WHAT THIS TASK INVOLVES:
Retype the part of the rows that opens at their first line and closes with the line containing "capo ideale per", including that line, keeping every character unchanged.

DATASET RECORDS:
——
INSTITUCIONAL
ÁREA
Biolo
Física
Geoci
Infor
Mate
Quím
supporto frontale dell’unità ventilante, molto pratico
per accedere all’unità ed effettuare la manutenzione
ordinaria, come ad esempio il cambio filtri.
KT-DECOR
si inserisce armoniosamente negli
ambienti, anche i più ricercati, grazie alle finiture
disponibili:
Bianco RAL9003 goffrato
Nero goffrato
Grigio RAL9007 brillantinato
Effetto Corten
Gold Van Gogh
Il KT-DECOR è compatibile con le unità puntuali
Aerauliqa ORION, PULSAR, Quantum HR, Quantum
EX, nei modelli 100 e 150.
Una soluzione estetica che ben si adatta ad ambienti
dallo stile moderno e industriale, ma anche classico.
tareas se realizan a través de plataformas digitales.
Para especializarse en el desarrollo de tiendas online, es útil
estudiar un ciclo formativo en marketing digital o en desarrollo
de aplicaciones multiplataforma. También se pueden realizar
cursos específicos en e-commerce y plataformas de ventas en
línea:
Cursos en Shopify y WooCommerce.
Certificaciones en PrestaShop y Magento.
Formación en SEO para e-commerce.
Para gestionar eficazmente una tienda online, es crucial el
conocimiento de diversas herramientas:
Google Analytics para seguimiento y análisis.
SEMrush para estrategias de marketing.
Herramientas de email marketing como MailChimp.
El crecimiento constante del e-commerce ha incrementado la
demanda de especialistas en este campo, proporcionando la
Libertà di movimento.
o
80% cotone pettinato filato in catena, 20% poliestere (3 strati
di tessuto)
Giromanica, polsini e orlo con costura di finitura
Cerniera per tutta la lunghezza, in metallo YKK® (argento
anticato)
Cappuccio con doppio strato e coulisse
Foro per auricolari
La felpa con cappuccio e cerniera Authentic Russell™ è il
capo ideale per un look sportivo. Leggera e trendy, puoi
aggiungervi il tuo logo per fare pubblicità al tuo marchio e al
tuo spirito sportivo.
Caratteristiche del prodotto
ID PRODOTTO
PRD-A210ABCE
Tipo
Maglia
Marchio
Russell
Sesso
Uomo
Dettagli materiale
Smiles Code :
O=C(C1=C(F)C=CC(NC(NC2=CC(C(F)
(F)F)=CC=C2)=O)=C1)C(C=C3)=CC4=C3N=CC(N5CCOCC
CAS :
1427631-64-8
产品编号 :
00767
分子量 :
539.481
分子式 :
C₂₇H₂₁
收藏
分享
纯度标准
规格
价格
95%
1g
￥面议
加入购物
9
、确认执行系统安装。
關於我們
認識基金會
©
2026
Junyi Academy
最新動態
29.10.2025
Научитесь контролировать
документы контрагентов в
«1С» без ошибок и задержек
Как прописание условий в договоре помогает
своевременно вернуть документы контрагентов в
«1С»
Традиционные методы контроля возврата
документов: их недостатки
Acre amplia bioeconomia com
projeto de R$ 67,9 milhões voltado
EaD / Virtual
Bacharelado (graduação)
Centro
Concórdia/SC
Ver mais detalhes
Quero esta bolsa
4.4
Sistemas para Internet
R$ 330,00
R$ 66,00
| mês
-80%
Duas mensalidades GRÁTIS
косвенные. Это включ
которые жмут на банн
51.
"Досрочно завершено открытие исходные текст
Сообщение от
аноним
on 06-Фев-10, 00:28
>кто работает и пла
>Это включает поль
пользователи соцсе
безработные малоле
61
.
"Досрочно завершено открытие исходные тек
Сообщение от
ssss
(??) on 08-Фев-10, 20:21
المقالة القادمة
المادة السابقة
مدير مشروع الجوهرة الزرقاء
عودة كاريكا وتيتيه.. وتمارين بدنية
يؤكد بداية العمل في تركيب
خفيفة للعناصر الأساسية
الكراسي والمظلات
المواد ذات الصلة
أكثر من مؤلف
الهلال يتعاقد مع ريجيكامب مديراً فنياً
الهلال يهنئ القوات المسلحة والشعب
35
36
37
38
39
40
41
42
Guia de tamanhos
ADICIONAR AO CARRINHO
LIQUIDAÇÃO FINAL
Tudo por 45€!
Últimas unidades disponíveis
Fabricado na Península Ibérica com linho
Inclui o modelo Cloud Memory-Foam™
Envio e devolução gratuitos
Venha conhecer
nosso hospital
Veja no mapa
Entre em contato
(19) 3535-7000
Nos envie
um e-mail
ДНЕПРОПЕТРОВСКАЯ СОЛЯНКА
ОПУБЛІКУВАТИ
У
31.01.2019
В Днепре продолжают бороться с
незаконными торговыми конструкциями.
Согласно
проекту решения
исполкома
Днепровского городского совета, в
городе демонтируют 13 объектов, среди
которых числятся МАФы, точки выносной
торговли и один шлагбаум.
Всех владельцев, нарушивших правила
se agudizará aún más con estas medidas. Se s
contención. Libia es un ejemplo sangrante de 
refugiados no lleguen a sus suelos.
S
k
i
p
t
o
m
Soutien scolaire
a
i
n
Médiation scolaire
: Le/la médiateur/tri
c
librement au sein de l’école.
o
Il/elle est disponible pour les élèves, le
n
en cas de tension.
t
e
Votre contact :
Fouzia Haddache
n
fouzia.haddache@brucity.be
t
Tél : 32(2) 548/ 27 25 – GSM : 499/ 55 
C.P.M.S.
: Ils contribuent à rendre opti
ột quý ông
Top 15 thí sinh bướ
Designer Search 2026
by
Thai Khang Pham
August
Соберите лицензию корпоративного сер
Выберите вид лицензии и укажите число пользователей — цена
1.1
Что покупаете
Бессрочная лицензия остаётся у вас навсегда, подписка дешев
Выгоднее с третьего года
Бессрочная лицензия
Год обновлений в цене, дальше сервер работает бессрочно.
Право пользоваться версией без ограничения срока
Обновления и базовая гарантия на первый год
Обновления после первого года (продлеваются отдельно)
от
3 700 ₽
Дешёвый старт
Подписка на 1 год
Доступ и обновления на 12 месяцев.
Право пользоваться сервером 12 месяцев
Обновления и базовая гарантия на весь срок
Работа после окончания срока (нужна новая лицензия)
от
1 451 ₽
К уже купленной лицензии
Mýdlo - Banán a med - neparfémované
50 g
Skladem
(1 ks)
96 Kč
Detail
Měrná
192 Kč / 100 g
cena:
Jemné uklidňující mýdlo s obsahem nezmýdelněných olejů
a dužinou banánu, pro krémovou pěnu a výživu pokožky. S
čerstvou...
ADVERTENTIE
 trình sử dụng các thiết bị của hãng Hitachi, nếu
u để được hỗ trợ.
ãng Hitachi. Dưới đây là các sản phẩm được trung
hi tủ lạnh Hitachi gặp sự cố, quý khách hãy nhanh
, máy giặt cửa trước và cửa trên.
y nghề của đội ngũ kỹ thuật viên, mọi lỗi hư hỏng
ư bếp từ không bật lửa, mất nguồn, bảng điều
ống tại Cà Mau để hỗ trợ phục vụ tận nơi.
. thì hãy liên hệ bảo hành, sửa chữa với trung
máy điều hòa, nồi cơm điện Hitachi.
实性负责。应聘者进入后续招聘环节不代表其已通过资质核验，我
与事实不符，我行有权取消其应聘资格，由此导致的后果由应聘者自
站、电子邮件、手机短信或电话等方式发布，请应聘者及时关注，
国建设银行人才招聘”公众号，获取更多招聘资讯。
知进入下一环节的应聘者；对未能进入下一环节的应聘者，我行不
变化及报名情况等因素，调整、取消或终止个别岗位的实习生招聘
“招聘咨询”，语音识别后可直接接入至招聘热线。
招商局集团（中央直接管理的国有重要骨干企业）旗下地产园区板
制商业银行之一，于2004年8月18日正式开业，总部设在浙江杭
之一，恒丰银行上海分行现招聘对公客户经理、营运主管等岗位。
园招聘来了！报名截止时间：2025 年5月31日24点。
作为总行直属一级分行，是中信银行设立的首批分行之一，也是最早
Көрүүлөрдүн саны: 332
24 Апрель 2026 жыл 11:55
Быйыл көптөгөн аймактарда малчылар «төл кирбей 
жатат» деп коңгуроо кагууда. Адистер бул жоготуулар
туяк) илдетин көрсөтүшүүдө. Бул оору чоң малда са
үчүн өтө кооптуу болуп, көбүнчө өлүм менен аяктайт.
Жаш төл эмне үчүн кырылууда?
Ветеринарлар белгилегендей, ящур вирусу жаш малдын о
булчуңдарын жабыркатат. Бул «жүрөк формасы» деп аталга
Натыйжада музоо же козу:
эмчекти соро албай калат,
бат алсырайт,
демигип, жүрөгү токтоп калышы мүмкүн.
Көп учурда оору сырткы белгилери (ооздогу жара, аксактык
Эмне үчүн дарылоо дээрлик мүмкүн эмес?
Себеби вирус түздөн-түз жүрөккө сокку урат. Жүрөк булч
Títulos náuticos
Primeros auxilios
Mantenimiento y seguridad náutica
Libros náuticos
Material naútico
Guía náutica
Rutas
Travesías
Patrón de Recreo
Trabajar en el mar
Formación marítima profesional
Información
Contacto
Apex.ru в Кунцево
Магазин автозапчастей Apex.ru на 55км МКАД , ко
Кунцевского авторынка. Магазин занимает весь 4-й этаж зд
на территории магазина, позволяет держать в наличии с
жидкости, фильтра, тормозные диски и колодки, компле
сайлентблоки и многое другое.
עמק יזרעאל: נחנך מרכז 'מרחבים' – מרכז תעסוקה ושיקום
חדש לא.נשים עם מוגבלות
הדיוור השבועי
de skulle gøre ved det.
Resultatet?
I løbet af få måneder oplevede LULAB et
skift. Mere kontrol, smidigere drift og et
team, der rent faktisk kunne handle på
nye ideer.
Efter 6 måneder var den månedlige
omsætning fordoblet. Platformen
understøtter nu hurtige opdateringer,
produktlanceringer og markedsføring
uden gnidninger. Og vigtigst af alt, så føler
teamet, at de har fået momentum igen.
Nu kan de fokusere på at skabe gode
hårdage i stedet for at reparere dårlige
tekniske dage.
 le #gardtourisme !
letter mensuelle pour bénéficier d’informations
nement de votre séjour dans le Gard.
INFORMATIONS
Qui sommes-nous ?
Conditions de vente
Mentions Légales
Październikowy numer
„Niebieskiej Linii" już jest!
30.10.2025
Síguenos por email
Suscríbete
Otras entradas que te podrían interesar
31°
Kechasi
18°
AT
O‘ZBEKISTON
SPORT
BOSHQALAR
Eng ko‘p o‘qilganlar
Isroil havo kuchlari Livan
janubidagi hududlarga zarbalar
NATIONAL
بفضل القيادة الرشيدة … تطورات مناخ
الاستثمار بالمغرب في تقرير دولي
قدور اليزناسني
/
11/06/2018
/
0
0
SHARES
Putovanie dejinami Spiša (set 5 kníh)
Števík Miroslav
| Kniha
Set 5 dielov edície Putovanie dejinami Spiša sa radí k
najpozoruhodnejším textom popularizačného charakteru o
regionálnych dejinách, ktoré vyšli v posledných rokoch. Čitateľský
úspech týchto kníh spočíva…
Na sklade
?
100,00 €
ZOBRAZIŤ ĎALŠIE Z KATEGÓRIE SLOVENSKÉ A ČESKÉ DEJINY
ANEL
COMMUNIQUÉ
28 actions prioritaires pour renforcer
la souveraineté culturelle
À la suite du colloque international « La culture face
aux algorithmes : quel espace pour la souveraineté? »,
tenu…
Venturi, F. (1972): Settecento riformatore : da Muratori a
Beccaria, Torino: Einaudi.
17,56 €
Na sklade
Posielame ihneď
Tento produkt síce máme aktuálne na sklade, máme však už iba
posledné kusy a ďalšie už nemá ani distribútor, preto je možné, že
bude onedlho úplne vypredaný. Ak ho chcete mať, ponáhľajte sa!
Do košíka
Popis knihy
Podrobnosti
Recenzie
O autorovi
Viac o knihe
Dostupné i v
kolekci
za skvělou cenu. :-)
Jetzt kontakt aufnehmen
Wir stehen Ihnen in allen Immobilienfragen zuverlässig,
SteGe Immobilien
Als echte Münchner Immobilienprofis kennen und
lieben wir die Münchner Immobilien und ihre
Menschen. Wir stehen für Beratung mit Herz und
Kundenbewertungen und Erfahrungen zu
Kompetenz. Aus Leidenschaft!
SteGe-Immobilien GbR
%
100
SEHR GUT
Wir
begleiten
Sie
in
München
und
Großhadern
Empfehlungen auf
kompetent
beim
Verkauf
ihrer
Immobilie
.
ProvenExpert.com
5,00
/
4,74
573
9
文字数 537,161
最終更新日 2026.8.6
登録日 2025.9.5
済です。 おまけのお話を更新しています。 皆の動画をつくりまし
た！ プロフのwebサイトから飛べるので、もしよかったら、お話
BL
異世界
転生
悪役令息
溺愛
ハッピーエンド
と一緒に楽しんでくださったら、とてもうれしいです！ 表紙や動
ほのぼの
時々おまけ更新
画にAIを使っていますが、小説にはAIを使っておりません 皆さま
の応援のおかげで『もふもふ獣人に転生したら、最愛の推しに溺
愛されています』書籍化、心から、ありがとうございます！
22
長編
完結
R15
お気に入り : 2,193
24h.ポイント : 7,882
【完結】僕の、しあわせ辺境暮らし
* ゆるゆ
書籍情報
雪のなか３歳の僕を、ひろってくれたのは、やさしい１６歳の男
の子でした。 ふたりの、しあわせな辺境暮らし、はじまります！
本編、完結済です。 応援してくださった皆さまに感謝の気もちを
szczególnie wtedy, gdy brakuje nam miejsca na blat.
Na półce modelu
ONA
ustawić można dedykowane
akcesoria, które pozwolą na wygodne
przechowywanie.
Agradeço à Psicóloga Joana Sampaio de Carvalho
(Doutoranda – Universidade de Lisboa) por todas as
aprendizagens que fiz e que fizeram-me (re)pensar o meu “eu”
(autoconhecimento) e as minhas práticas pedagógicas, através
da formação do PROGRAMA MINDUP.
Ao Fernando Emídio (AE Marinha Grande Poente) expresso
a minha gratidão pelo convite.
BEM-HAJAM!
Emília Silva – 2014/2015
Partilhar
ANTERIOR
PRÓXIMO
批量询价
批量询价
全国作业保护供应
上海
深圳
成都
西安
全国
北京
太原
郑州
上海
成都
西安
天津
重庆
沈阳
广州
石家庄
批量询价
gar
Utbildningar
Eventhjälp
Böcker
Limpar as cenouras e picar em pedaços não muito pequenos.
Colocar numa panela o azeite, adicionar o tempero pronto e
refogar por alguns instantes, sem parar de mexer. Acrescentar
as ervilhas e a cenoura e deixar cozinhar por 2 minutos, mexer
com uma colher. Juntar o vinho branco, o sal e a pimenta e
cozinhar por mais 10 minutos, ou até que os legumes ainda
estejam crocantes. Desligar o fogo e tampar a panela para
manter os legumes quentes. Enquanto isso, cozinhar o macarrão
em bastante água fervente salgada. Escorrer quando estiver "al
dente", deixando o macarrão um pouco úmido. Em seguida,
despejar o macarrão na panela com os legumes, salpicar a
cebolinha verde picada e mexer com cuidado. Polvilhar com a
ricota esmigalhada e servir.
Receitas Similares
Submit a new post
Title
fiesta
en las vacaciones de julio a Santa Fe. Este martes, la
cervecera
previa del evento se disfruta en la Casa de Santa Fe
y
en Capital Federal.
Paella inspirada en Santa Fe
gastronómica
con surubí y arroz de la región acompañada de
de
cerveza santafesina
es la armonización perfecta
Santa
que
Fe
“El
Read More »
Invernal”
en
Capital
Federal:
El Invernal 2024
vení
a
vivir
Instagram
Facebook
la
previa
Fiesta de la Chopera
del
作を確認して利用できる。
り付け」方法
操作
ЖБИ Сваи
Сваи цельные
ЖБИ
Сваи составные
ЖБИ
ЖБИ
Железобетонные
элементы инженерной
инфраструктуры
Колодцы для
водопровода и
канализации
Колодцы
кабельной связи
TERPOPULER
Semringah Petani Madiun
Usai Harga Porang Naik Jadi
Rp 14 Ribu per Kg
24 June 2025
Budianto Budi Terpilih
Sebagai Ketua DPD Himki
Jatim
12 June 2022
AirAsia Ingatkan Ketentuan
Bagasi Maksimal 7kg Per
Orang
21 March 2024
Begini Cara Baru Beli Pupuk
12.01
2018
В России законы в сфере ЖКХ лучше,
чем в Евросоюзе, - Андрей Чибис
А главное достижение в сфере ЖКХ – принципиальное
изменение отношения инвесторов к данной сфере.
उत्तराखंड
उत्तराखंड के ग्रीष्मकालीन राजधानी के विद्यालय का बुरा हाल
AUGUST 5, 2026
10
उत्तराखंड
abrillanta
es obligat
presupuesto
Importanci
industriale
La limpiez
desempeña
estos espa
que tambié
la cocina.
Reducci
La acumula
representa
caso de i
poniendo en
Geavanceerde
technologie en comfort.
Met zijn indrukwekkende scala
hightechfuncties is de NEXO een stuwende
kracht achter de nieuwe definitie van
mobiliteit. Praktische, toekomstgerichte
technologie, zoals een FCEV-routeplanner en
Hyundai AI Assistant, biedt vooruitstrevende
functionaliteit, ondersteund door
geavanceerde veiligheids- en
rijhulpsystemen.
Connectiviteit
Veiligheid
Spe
——
TASK RESPONSE:
INSTITUCIONAL
ÁREA
Biolo
Física
Geoci
Infor
Mate
Quím
supporto frontale dell’unità ventilante, molto pratico
per accedere all’unità ed effettuare la manutenzione
ordinaria, come ad esempio il cambio filtri.
KT-DECOR
si inserisce armoniosamente negli
ambienti, anche i più ricercati, grazie alle finiture
disponibili:
Bianco RAL9003 goffrato
Nero goffrato
Grigio RAL9007 brillantinato
Effetto Corten
Gold Van Gogh
Il KT-DECOR è compatibile con le unità puntuali
Aerauliqa ORION, PULSAR, Quantum HR, Quantum
EX, nei modelli 100 e 150.
Una soluzione estetica che ben si adatta ad ambienti
dallo stile moderno e industriale, ma anche classico.
tareas se realizan a través de plataformas digitales.
Para especializarse en el desarrollo de tiendas online, es útil
estudiar un ciclo formativo en marketing digital o en desarrollo
de aplicaciones multiplataforma. También se pueden realizar
cursos específicos en e-commerce y plataformas de ventas en
línea:
Cursos en Shopify y WooCommerce.
Certificaciones en PrestaShop y Magento.
Formación en SEO para e-commerce.
Para gestionar eficazmente una tienda online, es crucial el
conocimiento de diversas herramientas:
Google Analytics para seguimiento y análisis.
SEMrush para estrategias de marketing.
Herramientas de email marketing como MailChimp.
El crecimiento constante del e-commerce ha incrementado la
demanda de especialistas en este campo, proporcionando la
Libertà di movimento.
o
80% cotone pettinato filato in catena, 20% poliestere (3 strati
di tessuto)
Giromanica, polsini e orlo con costura di finitura
Cerniera per tutta la lunghezza, in metallo YKK® (argento
anticato)
Cappuccio con doppio strato e coulisse
Foro per auricolari
La felpa con cappuccio e cerniera Authentic Russell™ è il
capo ideale per un look sportivo. Leggera e trendy, puoi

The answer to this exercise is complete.